Outcome 1: Coordinated Planning Across the Geology Department and Environmental Science Program. Because three out of four environmental science core faculty were involved in this program model or developing InTeGrate materials, this project resulted in identifying collective program strengths in locally-relevant research exploring grand challenges. We unified our approach around ideas from InTeGrate and VALUE rubrics. This also supported our ideas on how to expand across the liberal arts with VALUE rubrics well recognized across campus. Additionally, faculty are collaborating on several community projects, one NSF IUSE Grant (not funded), and multiple abstracts, and one journal article is underway (biogeochemistry-water research).
Outcome 2: Identification of Additional Assessment Tools Valued by Wittenberg University. Faculty leading this project were involved in other institutional committees. This supported developing an Engaged Learning Audit (Microsoft Word 2007 (.docx) 19kB Jul20 16) to assess institutional strengths through a query of departments. Later, results from this audit were compiled with other institutional surveys (e.g. HERI, NSSE, inventory of community-based projects) to identify our strengths in interdisciplinary applied projects in collaboration partners as part of a strategic planning committee on our community identity.
Outcome 3: Ideas from InTeGrate inform efforts beyond Wittenberg. Resources created for the Building Societal Relevance into Your Course and Program mini-workshop at the 2015 Earth Educator's Rendezvous were shared with the Inspiring Girls Workshop. Also, several tools used to measure project success have also been passed on to collaborators at other programs (e.g. the Juneau Icefield Research Program will use the Summer Undergraduate Research Experience (SURE) Survey, similar to the course-based tools used by Wittenberg).
Outcome 4: High-level of Institutional Recognition for Faculty Leading this Effort or Serving as Key Collaborators. Faculty leaders and collaborators received Wittenberg's highest honors for Distinguished Teaching (Ritter), Faculty Excellence (Burgett) Community Service (Ritter), and Sustainability (Fortner, Burgett, Hoff, Cunningham). Students who assisted with community projects also received accolades for their work on local sustainability challenges.

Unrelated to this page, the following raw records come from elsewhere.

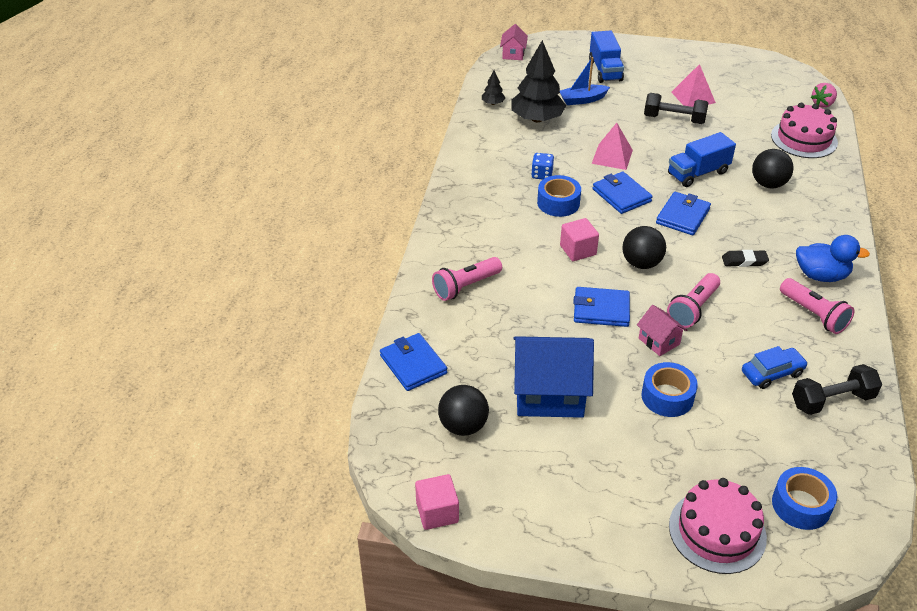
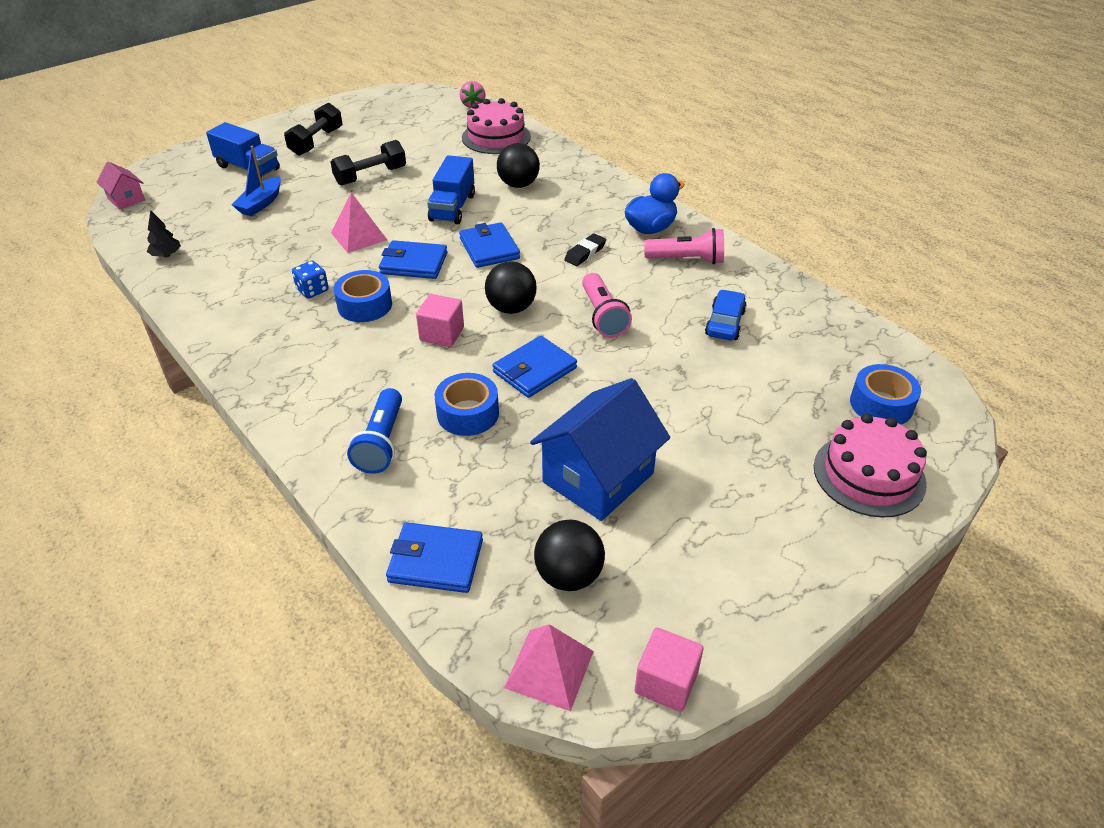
camera: 50 degrees left, 0 degrees up
pink flashlight [432,257,502,301] -> blue flashlight [347,388,402,474]
black tree [511,40,566,122] -> none
pink house [637,305,687,356] -> none
blue tape [641,362,698,417] -> blue tape moved to [435,373,499,436]
pink pyramid [671,64,716,107] -> pink pyramid moved to [504,624,594,711]
black dumbbell [792,364,882,415] -> black dumbbell moved to [284,103,343,156]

Outcome 5: High-level of Administrative Support. Throughout the project, administrators supported our effort and offered us space at faculty retreats and attended joint meetings/webinars (e.g. first Supporting Change webinar led by Judith Ramaley). This likely resulted from our commitment to looping faculty leadership into our project progress and the administrations desire to support program growth.×
Outcome 6: Growth in course-based partnering results in increased internship opportunities and resources for students. As a consequence of planning to support community project development across the curriculum in the last year of this project, we expanded our activities with partners in existing courses (e.g. introductory courses: Geology of the Critical Zone, Sustainable Earth, and Global Climate Change and upper level courses Biogeochemistry, Freshwater Resources, Watershed Hydrology and Environmental Science Methods). The unexpected outcome of greater partnering was the other opportunities that students gained including internships, professional networking (e.g. partners sharing opportunities), and land or instrumentation resources. Now we are specifically working to identify ways to maximize gains for students and partners.